_Texto de leitura_
+ + + + + + +

Notícias › 04/04/2017

Cardeal Parolin: “substituir a lei do poder com o poder do amor”

“Substituir a lei do poder com o poder do amor.” Para o secretário de Estado vaticano, Cardeal Pietro Parolin, esse é o caminho para realizar “o desenvolvimento humano integral” auspiciado 50 anos atrás pelo Papa Paulo VI.

Na homilia da missa oficiada esta segunda-feira (03/04) na Basílica de São Pedro, por ocasião da Conferência internacional promovida pelo Dicastério para o Serviço do Desenvolvimento Humano Integral, que celebra os 50 anos da “Populorum Progressio”, o purpurado explicou que as “boas intenções” não servem, mas “ações concretas” para promover a solidariedade para “com toda pessoa que sofre” e a paz.

O ponto de partida é a “preocupação constante com a dignidade da pessoa – corpo e alma, mulher e homem, indivíduo e sociedade – para buscar toda justiça”, afirmou.

+ + + + + + +

_Dados de origem_
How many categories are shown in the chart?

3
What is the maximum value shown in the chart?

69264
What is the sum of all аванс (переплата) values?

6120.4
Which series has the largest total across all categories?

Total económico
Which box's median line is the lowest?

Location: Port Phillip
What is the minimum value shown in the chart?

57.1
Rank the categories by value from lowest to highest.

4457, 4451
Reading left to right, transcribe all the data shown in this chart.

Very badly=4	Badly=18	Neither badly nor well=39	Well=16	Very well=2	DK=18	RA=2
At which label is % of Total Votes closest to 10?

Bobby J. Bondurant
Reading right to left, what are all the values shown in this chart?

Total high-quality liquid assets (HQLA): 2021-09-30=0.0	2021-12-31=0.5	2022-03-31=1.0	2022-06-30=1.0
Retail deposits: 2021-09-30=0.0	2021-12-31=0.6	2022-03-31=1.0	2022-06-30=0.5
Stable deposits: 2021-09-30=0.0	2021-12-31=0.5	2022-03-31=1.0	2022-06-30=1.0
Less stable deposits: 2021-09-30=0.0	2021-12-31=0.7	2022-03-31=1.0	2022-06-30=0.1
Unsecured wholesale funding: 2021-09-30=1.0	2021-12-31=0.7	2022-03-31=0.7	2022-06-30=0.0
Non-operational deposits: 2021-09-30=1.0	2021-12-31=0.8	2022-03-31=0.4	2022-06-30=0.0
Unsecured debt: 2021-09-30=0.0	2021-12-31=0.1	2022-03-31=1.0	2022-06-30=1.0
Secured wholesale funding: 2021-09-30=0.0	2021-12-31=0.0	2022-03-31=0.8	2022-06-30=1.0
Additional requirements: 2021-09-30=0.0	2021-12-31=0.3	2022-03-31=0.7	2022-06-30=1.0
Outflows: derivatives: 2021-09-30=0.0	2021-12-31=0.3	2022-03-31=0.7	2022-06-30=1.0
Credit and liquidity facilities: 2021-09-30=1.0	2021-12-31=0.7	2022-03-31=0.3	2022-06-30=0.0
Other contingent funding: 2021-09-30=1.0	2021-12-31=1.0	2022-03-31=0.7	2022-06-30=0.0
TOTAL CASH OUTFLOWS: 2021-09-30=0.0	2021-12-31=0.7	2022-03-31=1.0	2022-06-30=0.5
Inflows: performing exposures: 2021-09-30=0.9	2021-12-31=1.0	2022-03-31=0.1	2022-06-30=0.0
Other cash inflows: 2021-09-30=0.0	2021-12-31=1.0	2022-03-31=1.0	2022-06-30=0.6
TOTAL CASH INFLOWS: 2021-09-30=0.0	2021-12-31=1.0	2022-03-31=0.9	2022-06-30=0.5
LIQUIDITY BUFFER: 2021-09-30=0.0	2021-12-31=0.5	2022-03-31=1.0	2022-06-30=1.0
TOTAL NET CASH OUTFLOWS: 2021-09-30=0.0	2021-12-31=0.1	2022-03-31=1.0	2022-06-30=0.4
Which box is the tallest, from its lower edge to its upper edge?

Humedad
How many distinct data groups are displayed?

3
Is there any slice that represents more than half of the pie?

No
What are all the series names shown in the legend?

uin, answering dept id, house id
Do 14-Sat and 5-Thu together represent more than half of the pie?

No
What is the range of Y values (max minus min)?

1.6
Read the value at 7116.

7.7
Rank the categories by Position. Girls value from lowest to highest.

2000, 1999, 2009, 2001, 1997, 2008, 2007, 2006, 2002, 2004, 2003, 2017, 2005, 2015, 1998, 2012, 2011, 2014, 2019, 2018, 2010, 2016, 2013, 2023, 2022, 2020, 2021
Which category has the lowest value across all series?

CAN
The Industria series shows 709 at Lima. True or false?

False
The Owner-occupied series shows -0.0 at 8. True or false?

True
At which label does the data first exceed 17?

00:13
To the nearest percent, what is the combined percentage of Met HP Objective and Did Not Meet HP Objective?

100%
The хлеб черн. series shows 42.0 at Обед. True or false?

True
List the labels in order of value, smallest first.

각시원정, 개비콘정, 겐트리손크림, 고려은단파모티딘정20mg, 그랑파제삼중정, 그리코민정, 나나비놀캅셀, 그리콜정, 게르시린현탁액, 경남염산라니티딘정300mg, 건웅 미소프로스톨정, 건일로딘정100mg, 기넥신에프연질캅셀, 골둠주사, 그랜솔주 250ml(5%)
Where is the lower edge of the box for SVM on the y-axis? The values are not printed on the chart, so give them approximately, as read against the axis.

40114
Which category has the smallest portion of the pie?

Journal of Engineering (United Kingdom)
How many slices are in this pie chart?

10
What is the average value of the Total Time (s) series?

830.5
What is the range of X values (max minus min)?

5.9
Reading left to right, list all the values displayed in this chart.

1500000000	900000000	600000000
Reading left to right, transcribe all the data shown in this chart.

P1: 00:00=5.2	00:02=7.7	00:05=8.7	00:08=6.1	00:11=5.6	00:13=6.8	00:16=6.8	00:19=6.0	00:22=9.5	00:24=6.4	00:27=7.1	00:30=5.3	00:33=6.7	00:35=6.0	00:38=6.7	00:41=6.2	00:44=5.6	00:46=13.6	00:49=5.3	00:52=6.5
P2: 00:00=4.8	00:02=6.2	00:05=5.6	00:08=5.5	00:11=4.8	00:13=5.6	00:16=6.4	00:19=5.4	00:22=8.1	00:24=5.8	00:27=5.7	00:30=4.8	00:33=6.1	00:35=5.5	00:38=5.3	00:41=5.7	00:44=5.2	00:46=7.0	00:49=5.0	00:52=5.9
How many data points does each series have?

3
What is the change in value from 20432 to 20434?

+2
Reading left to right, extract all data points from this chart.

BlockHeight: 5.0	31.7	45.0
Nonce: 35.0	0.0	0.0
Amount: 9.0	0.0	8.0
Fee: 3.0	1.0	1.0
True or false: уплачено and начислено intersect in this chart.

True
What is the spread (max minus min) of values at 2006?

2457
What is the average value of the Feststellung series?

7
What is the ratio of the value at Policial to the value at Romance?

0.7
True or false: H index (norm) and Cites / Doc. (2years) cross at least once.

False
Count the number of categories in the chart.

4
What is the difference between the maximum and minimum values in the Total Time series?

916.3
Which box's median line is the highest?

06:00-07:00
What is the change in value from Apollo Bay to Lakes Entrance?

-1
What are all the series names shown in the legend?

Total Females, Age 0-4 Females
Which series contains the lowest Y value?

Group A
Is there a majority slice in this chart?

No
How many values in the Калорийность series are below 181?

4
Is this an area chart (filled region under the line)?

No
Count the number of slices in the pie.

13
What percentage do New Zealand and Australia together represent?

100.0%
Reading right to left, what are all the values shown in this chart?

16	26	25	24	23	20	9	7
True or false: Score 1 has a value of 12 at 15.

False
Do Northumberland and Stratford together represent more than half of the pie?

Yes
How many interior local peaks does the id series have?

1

+ + + + + + +

_Atividade proposta_
Responda às perguntas a seguir com base no texto sobre o Cardeal Parolin.
(a) Que cargo o Cardeal Pietro Parolin ocupa?
(b) Em que basílica foi oficiada a missa de segunda-feira (03/04)?
(c) Quantos anos da "Populorum Progressio" a conferência internacional celebra?

_Quadro de resposta_
(a) Secretário de Estado vaticano.
(b) Na Basílica de São Pedro.
(c) 50 anos.